それぞれ、得意な「ある」の受け取り方がありそうな人たちです。
絵をよりリアルに描き込んでみたり、
動きで表す場合のジェスチャーの指示を書いたり、
触ったときの温度や、質感を言葉で表現したり、
「ある」カードには色々な表現が記入されていきました。

「ある」カードが完成したら、自分の選んだものを教室の好きな場所に置き、「ある」カードの情報をもとに、他の参加者に見つけてもらいます。

ひとつずつ、和田先生がカードの内容を読み上げて、みんなでそれを教室の中から探します。あった!と、見つける参加者。カードの製作者は、正解かどうかを判定します。

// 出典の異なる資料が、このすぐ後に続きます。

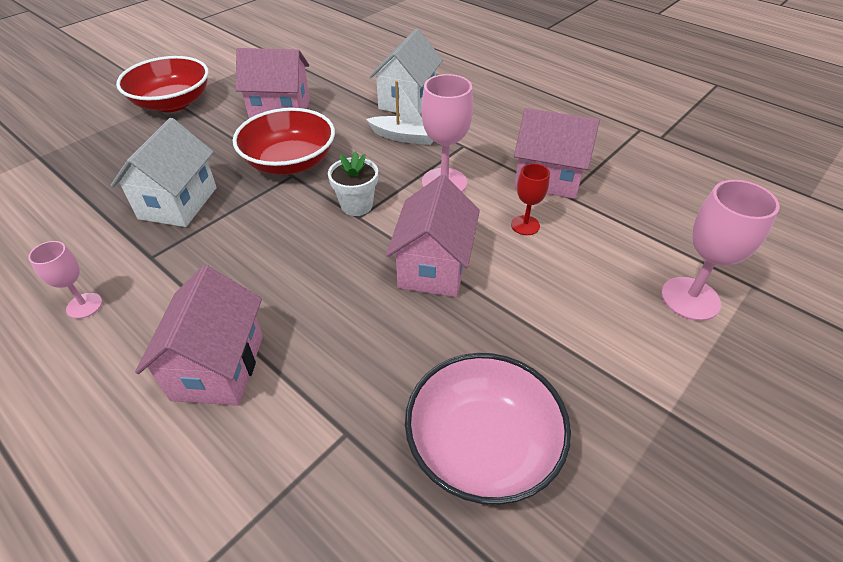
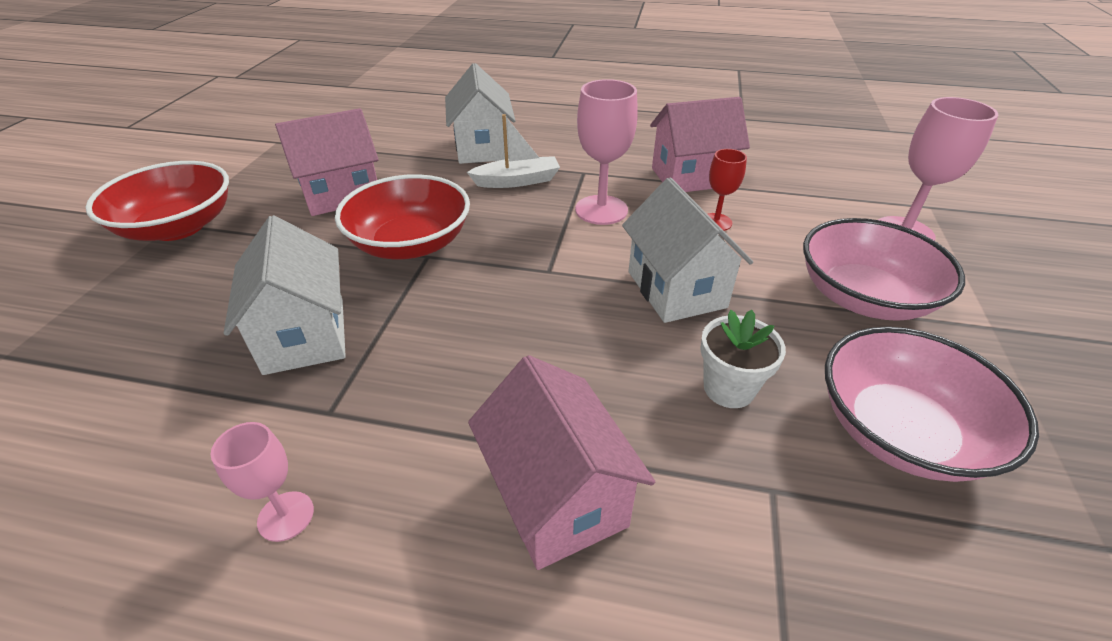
camera: 30 degrees left, 5 degrees down
white flower pot [328,151,378,216] -> white flower pot moved to [700,310,786,408]
pink house [386,175,480,297] -> white house [622,178,753,323]
none -> pink bowl [803,218,965,321]

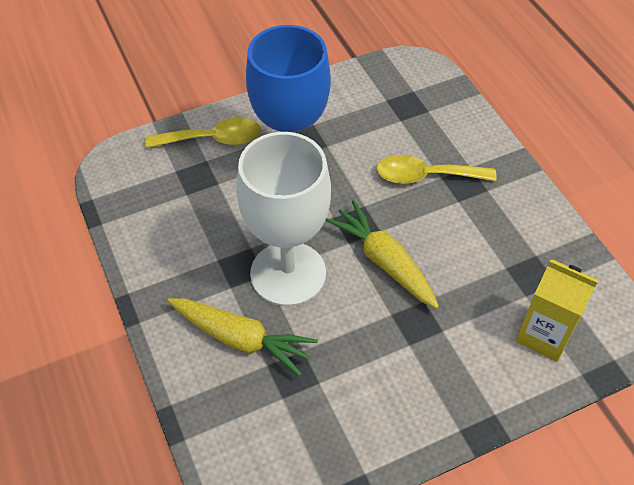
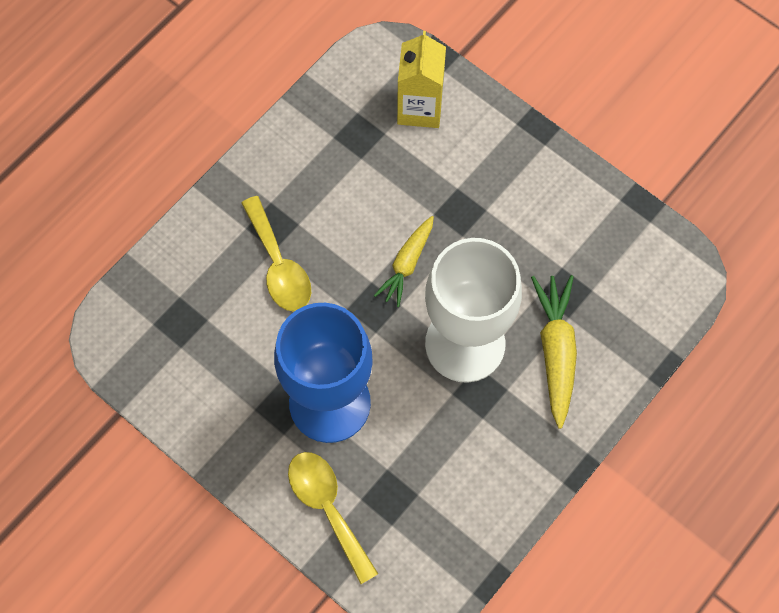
camera: 115 degrees left, 15 degrees up
yellow carrot [325,200,439,309] -> yellow carrot [374,216,434,307], size x0.67

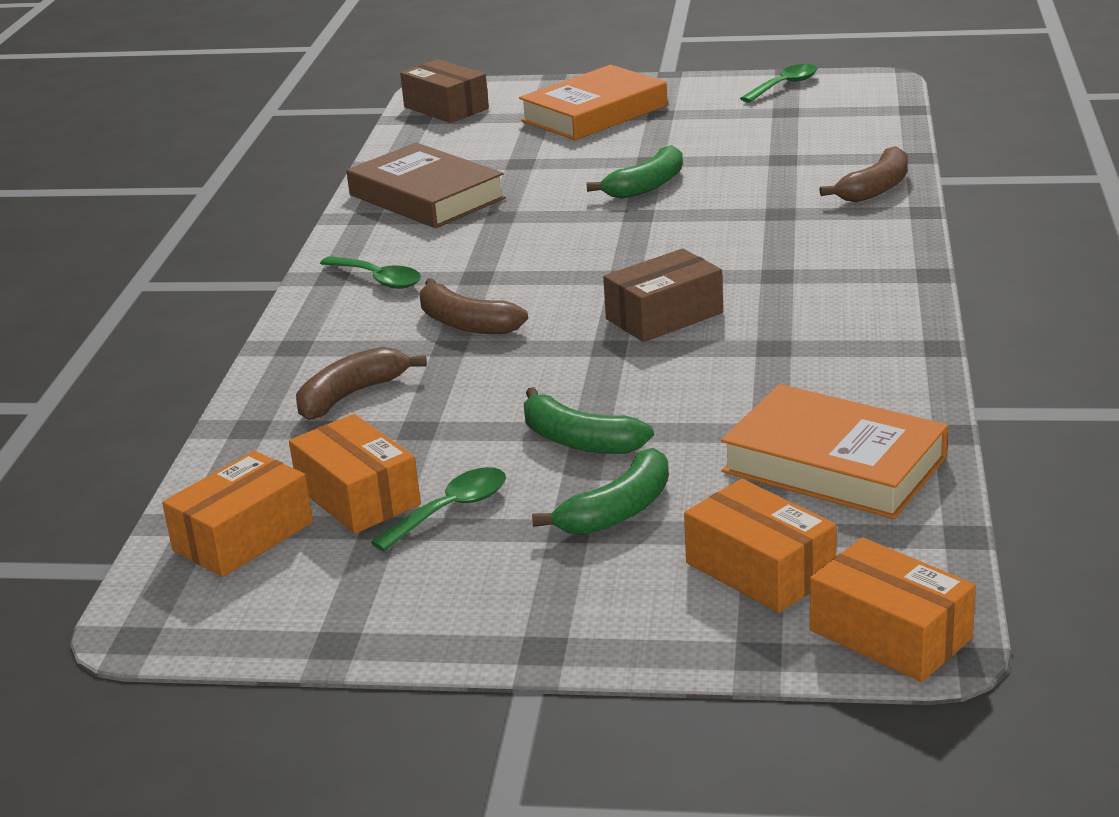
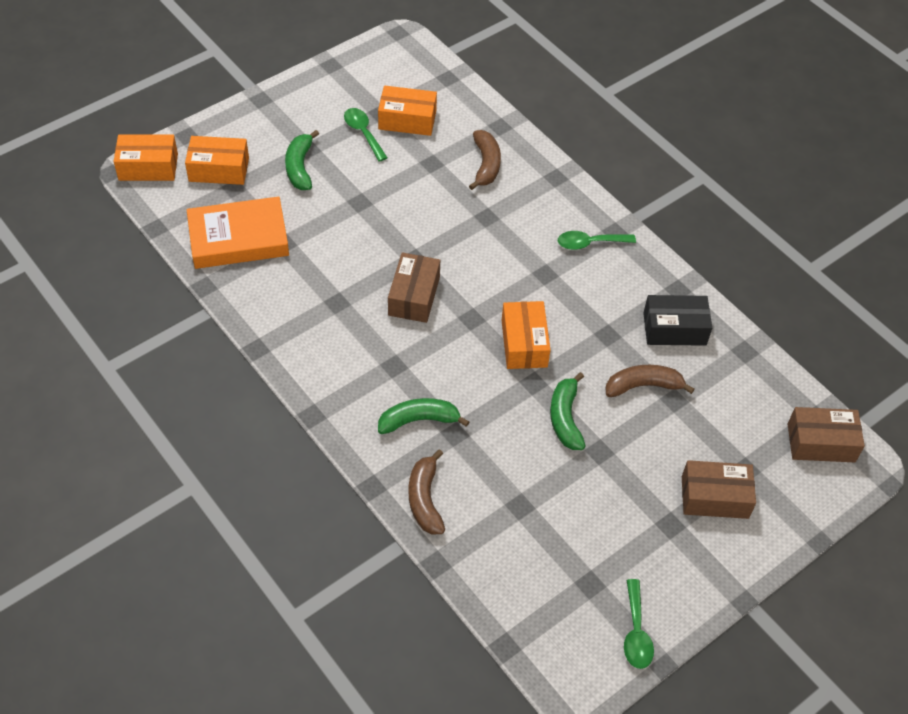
camera: 130 degrees right, 25 degrees up
orange box [162,451,313,577] -> orange box moved to [501,301,551,369]
brown book [347,143,506,228] -> black box [643,295,712,346]
green spoon [371,467,506,552] -> green spoon turned 150 degrees clockwise [344,108,388,162]
brown banana [420,278,528,334] -> brown banana moved to [605,365,695,397]
orange book [519,65,667,140] -> brown box [682,460,756,519]
green banana [524,387,654,454] -> green banana moved to [378,398,470,434]

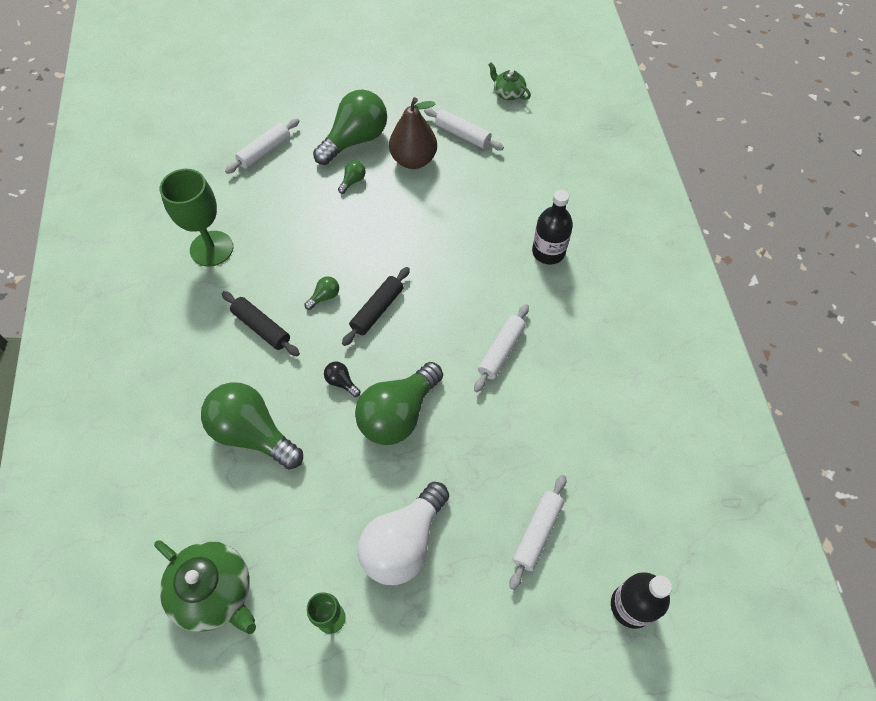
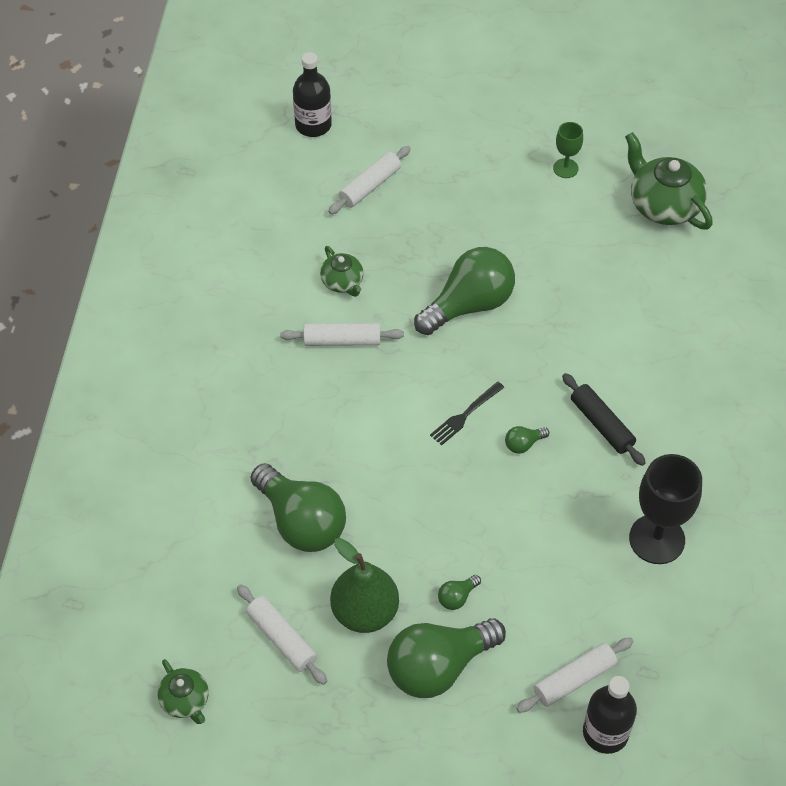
camera: 165 degrees left, 5 degrees down
green goblet [159,169,233,267] -> black goblet [629,454,702,564]
green light bulb [201,382,303,469] -> green light bulb moved to [251,463,346,552]
black light bulb [324,362,360,397] -> none
black rolling pin [342,267,410,346] -> black fork [430,382,505,445]
white light bulb [358,482,449,585] -> none
brown pear [389,97,437,169] -> green pear [330,538,399,633]
white rolling pin [474,304,529,392] -> white rolling pin turned 45 degrees clockwise [280,323,404,346]
black bottle [532,190,573,265] -> black bottle moved to [583,676,637,754]
none -> green teapot [320,246,364,297]

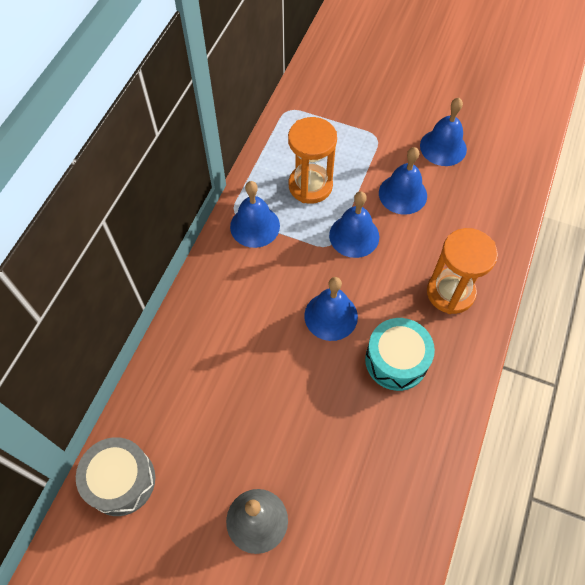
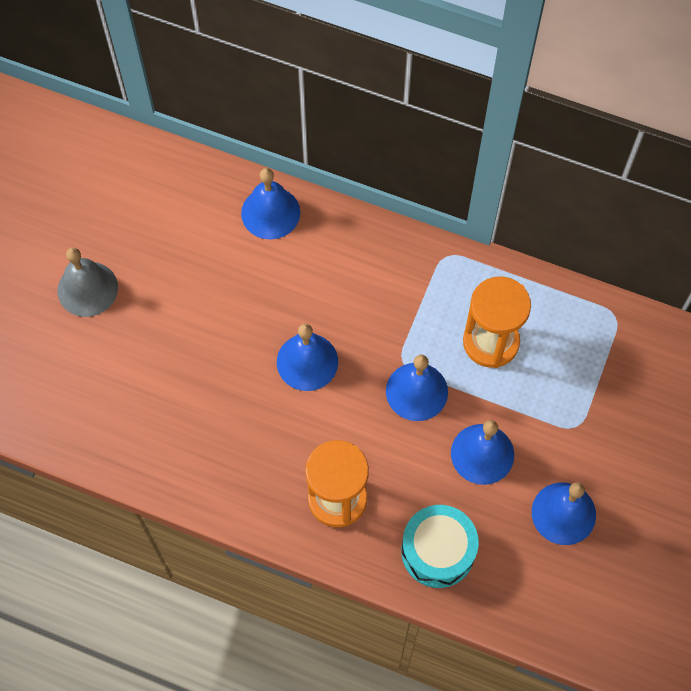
camera: 90 degrees right, 5 degrees up
grey drum [76,437,155,516] -> none
blue bell [230,181,280,248] -> blue bell moved to [241,168,300,239]
turquoise drum [365,318,435,391] -> turquoise drum moved to [401,505,479,588]

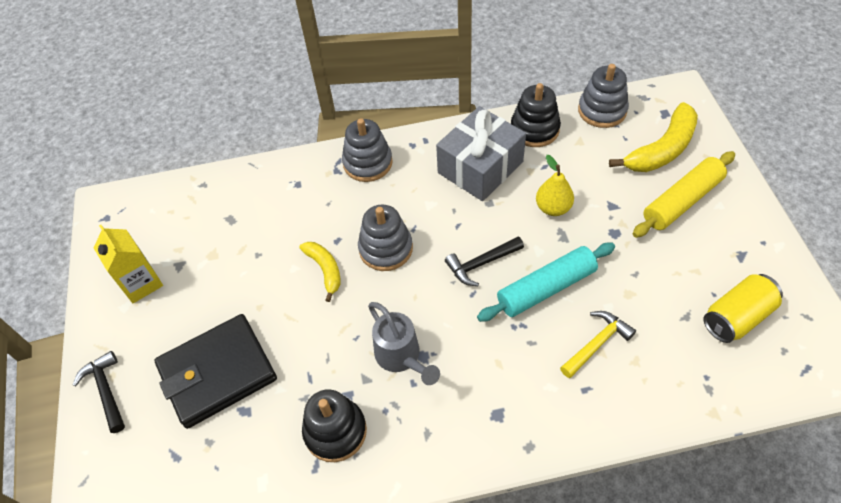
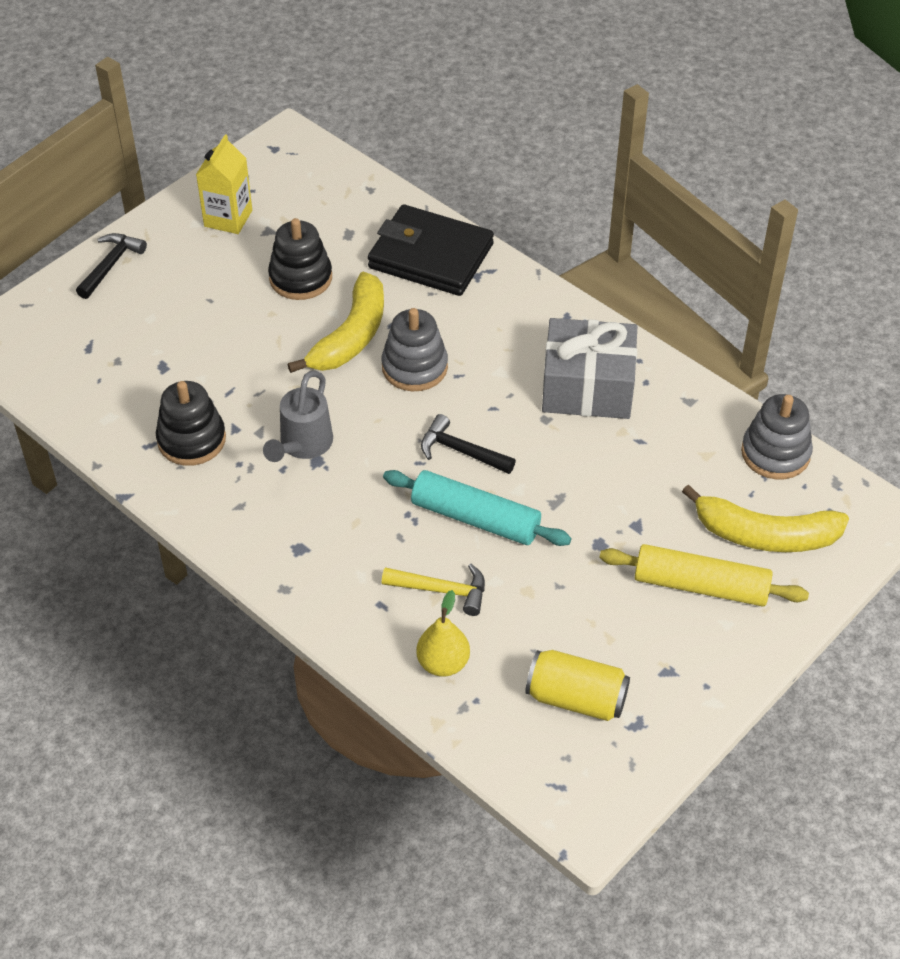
camera: 50 degrees right, 5 degrees down
black wallet [154,314,277,429] -> black wallet moved to [368,204,494,296]
yellow banana [299,242,341,302] -> yellow banana [287,272,384,373], size x1.70
grey stacking toy [342,118,393,182] -> none
black stacking toy [511,83,561,147] -> black stacking toy moved to [268,218,332,300]
yellow pear [536,155,574,216] -> yellow pear moved to [416,590,470,677]

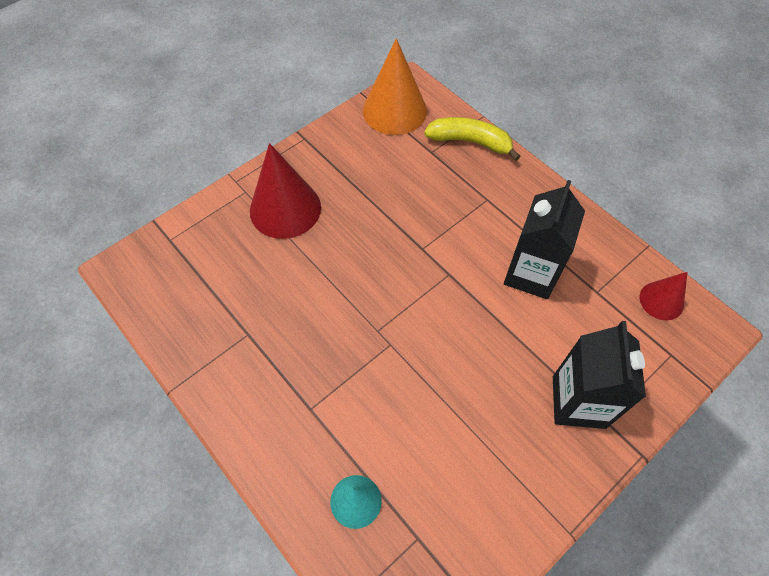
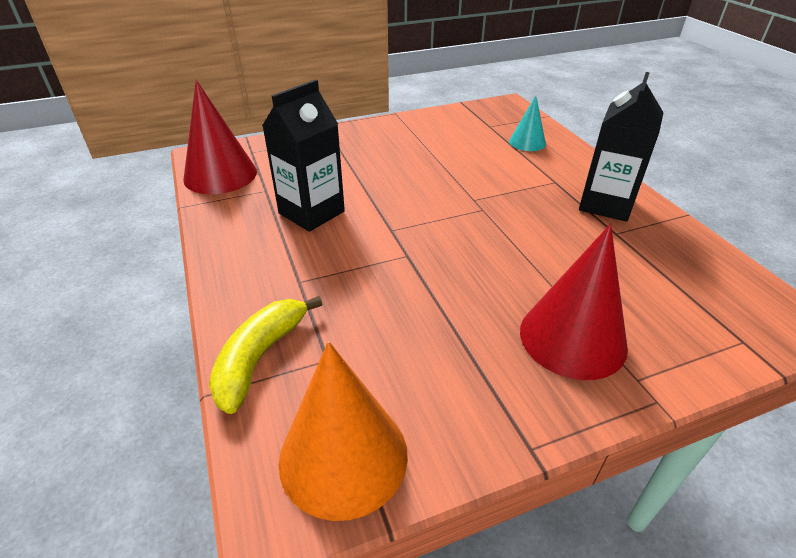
camera: 160 degrees left, 20 degrees down
yellow banana [424,117,521,161] -> yellow banana turned 75 degrees clockwise [209,296,322,414]
black carton [553,321,646,429] -> black carton moved to [579,72,664,222]
red cone [639,272,687,320] -> red cone [183,80,257,194], size x1.79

自分の中の「ある」が、他の人に伝わったとき、すこし、ホッとする表情が見られました。

言葉にすること、触って感じること、動きで表すこと、絵にすること……
「ある」を誰かに伝える方法は、ひとつではありません。そのことを知ることができれば、物体のない、自分の中だけに「ある」ものも、他の人に伝えることができそうですし、さらに他の人の「ある」も、知ることができそうです。

小さなワークショップの積み重ねの中で、誰かに伝えること、の表現の豊かさを感じることができました。

 

Text: Mamiko Saito

写真

和田夏実さんのプロフィール

ろう者の両親のもとで手話で育ち、めとてで育まれる頭の中の世界について研究する。音の言葉やさわる言語、それぞれの世界の見方と新しい翻訳方法を、棒や紙、粘土やテクノロジーなどを通してさがしつづけている。